Rendimento dos jogadores:
«Acredito que não conseguimos ter rendimento de um jogador apenas no momento que precisamos dele. Tem de ser preparado antes. Acontece ao longo de toda a temporada. É algo que precisa ser feito a título permanente para que nessas situações os jogadores representem soluções. Creio, enquanto treinador, que é preciso manter o plantel em forma psicológica, física e futebolística sempre ao nível máximo. Isso é um desafio para aqueles que não jogam sempre. Mas é possível valorizá-los, fazê-los sentir que fazem parte da equipa principal, explicar que naquele momento há jogadores à frente deles, mas que aparecerá uma oportunidade e que, nesse momento, têm de estar prontos. Isso passa pela cultura que se cria na equipa durante a época. Quanto melhor conseguirmos fazer isso, melhor preparados estarão os jogadores para o momento em que essa oportunidade surgir. Isso não tem a ver só com saídas, mas também com lesões, ou quebras de forma… é uma situação de concorrência e é o princípio do rendimento.»

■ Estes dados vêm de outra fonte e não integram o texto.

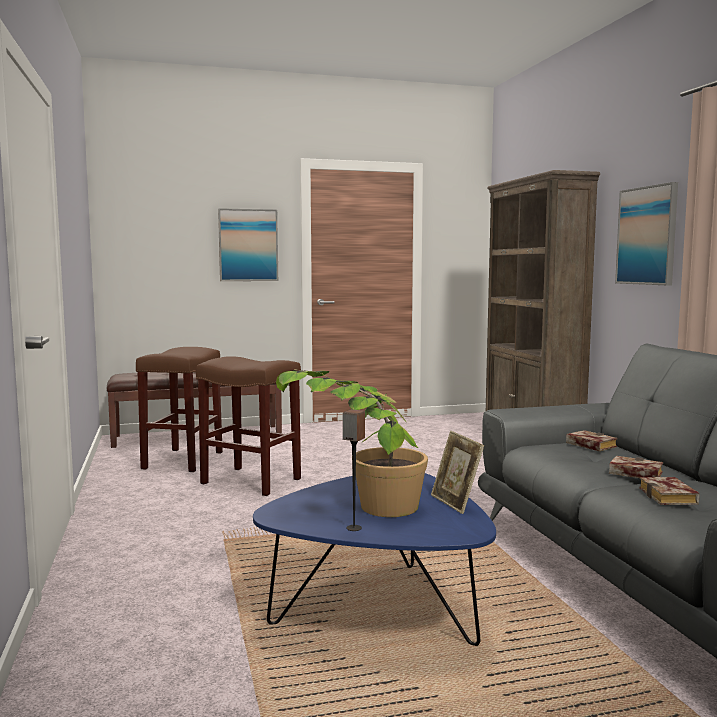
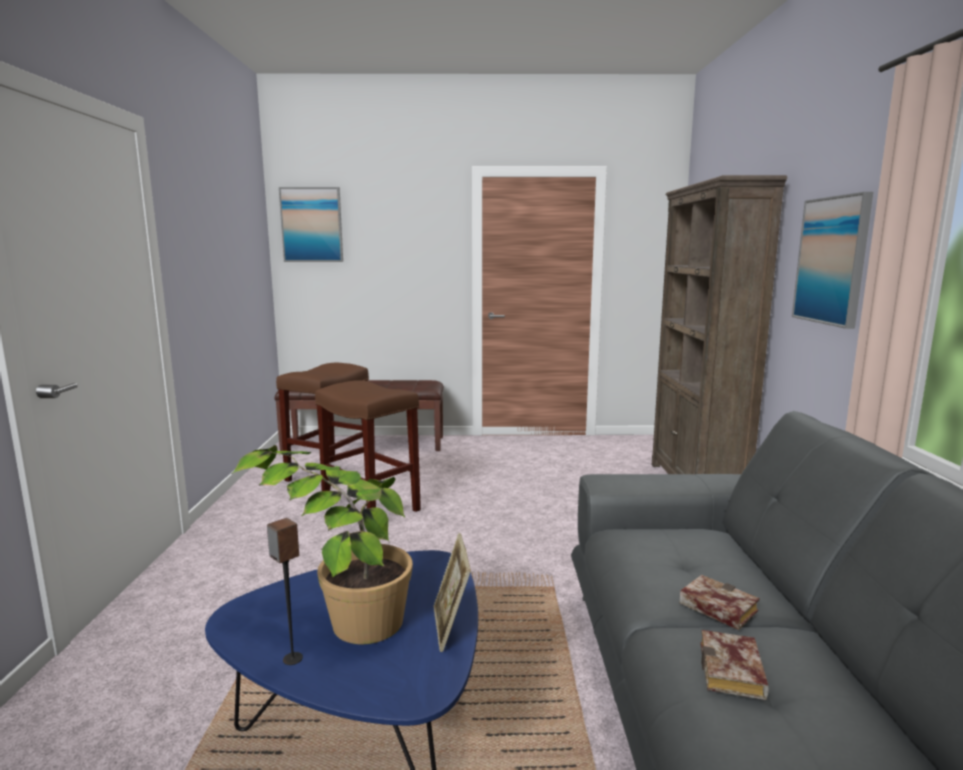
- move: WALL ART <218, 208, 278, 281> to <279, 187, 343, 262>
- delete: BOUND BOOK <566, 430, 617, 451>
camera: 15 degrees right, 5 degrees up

«O clube tem grandes objetivos, luta para vencer títulos. Essa é a nossa responsabilidade e temos de dar alegrias aos adeptos. É preciso preparar os jogadores para estarem a um nível alto, e isso não funciona se nos concentrarmos apenas em onze jogadores. É claro que tem de existir uma equipa titular, mas temos de olhar sempre para o grupo como um todo. Se queremos vencer títulos, não podemos rer muitas fases de quebra, não podemos perder pontos. Para ganhar um título em Portugal são precisos 85 ou 90 pontos, ou seja, é preciso ganhar quase sempre. E isso só acontece quando todos os jogadores estão prontos para entrar independentemente do contexto. Lido com os jogadores da forma mais aberta possível, luto por eles, mas a partir do momento que assinam por outro clube passam à história e concentro-me no aqui e agora. Estou 100 por cento concentrado em preparar a equipa para cada jogo e nada mais me preocupa. Não ando a correr atrás de ninguém, nem tenho tempo para isso. Não faz sentido. Talvez haja quem o faça. Eu sou muito direto, talvez em virtude da minha experiência, e tento ocupar-me com aquilo que me permitirá vencer. Tudo o resto desaparece.»
Dinâmica da equipa:
«Antes do jogo contra o PSG disse que a preparação para esse jogo começou no primeiro dia da pré-época. Claro que o nível é diferente, fizemos um percurso, com todos os jogos que vamos fazendo e a experiência que vamos ganhando. Aproveitámos toda essa dinâmica que vinha desde a pré-época e vencemos todos os jogos. Começámos logo a jogar bem e a marcar muitos golos, criou-se uma dinâmica. Reparámos que esta equipa tinha muito potencial futebolístico, que aplicava as ideias. Era uma equipa muito motivada, muito profissional, mas também muito aberta a esta abordagem que é diferente da do ano passado. Vejo nos treinos que se divertem, mas também há uma grande qualidade futebolística. E é aí que podemos marcar a diferença. No Benfica temos uma equipa com muito potencial.»